Festival de Clermont-Ferrand : La culture contre la crise


Mohammed Bakrim
Mercredi 4 Février 2009

Festival de Clermont-Ferrand : La culture contre la crise
Tous les programmes de la sélection clermontoise connaissent un engouement public formidable; tous les films sont accueillis avec empathie. Un court-métrage marocain, un autre de Corée du Sud ou du Québec ont leur temps et en profitent grâce à cette ambiance extraordinaire. Parfois, il faut se mettre à une file trente à quarante minutes au milieu d'un public diversifié de tous les âges et de tous les milieux; beaucoup de fidèles qui sont là accompagnant l'évolution du festival.
Cette présence populaire dans un festival de cinéma n'est pas un événement inédit. L'exposition Picasso-Matisse à Paris a eu un immense succès public; plus de 750.000 visiteurs hors week-end…Partout y compris dans la France de la province, la culture renaît au point que cela interpelle de nouveau les sociologues: la culture se porte bien au moment où le pays, le monde s'enfoncent dans la crise. Pour Jacques Attali, les gens préfèrent se ressourcer pour faire face de plus en plus aux incertitudes des temps modernes. C'est aussi certainement en relation avec le regain des mouvements sociaux. Le retour de la culture, le retour à la culture, surtout dans ses expressions classiques, est un signe du retour de la citoyenneté et de l'intérêt pour la chose publique. La crise n'est pas seulement l'expression d'un malaise social; elle signifie aussi la faillite de certaines valeurs centrées sur l'égoïsme, la course au profit…La crise a ramené les gens vers eux-mêmes. Et le cinéma offre souvent l'occasion d'un miroir de réflexion de cet état d’esprit: réflexion au double sens du mot…
Le film marocain en compétition internationale, « Le bal des suspendus »  réalisé par un jeune étudiant de l'école du cinéma de Marrakech, Mehdi Azzam, a été accueilli fort positivement. Azzam n'est pas présent à Clermont-Ferrand pour cause d'études bien sûr puisqu'il termine sa troisième année, l'année terminale est chargée en travaux. C'est un exercice fort intelligent filmant merveilleusement la déchéance d'une forme d'existence minimale en marge de la grande ville. C'est très économe en moyens mais c'est très riche en référence cinéphilique, notamment au niveau des plans (le film a  été encadré fort intelligemment par Faouzi Bensaïdi à qui le jeuner réalisateur rend hommage à travers un clin d'œil au film « Mille mois »). Parmi les autres films marquants de la compétition internationale, signalons  le film australien « Sous nos pas » de René Hernadez qui décrit, avec de vrais moyens de cinéma, la prise de conscience d'un jeune adolescent confronté à la violence de l'altérité; d'abord violence physique dans ses rapports à son père mais aussi violence des rapports sociaux. C'est une formidable pédagogie à un niveau microscopique; le jeune finit par se forger sa propre personnalité en refusant de s'enfermer dans la logique infernale du coup pour coup… « Luksus », film polonais de Jaroslaw Sztandera qui aborde une autre forme de violence, celle faite aux enfants des milieux urbains à travers leur exploitation sexuelle. Le film palestinien  reste très modeste au niveau de ses ambitions cinématographiques.

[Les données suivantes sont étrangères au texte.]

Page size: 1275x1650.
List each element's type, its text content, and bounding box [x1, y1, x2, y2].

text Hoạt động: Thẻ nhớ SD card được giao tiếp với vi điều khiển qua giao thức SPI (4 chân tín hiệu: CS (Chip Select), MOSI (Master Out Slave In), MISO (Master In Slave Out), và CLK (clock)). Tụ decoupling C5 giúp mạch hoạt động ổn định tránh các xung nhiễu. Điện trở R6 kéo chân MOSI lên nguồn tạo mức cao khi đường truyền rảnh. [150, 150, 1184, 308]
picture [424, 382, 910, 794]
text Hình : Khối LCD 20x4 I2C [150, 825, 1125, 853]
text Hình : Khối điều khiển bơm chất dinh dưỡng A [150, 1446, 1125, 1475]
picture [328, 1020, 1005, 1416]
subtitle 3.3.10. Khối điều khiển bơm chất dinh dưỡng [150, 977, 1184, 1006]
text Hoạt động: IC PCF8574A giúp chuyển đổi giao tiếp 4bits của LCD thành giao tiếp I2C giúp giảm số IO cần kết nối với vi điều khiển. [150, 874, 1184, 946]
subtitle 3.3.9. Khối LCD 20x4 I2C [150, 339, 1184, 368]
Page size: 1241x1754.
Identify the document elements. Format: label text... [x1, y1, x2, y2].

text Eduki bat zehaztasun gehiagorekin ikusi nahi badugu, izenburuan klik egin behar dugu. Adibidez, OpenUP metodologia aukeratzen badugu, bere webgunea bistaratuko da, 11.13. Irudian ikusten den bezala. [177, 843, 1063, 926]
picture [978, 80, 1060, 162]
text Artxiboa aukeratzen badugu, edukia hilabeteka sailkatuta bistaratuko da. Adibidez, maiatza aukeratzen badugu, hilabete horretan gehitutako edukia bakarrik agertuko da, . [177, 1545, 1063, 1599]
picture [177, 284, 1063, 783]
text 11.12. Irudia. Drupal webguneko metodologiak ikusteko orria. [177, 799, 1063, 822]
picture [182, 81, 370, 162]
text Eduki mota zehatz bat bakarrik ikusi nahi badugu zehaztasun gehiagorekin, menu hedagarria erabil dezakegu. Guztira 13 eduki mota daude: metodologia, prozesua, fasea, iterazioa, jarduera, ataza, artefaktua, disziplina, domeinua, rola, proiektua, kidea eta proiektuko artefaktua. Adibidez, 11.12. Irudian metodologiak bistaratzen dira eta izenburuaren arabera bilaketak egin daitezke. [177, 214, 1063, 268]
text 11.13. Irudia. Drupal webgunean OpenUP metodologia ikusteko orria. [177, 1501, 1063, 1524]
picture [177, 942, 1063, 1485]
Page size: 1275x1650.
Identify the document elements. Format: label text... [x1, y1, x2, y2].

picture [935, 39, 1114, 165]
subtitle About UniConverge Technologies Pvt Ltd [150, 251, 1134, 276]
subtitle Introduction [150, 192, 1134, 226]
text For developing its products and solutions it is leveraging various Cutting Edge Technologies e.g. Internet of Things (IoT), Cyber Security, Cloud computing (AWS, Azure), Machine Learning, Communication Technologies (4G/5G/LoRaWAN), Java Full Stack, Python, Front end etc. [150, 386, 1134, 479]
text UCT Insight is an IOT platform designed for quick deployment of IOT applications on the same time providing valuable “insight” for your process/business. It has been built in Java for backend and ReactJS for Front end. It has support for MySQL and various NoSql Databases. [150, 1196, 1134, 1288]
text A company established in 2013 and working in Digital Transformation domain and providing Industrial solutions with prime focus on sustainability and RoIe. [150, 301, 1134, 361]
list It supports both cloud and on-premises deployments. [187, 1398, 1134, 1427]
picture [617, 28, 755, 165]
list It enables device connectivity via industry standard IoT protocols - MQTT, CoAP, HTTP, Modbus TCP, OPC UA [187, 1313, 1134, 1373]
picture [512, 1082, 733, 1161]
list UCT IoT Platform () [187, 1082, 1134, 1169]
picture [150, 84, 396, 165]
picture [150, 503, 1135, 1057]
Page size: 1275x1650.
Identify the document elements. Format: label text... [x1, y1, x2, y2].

L'un des moments forts du Festival a démarré lundi avec le marché du film: plusieurs pays sont présents avec leur stand pour mettre en valeur leur production cinématographique du court-métrage; c'est un formidable lieu d'échange et de confrontations des expériences; beaucoup de films y circulent: le catalogue qui en est le support a encore atteint cette année un record avec ses 1100 pages et près de cinq mille films référencés: une mine d'informations sur l'état du court-métrage international.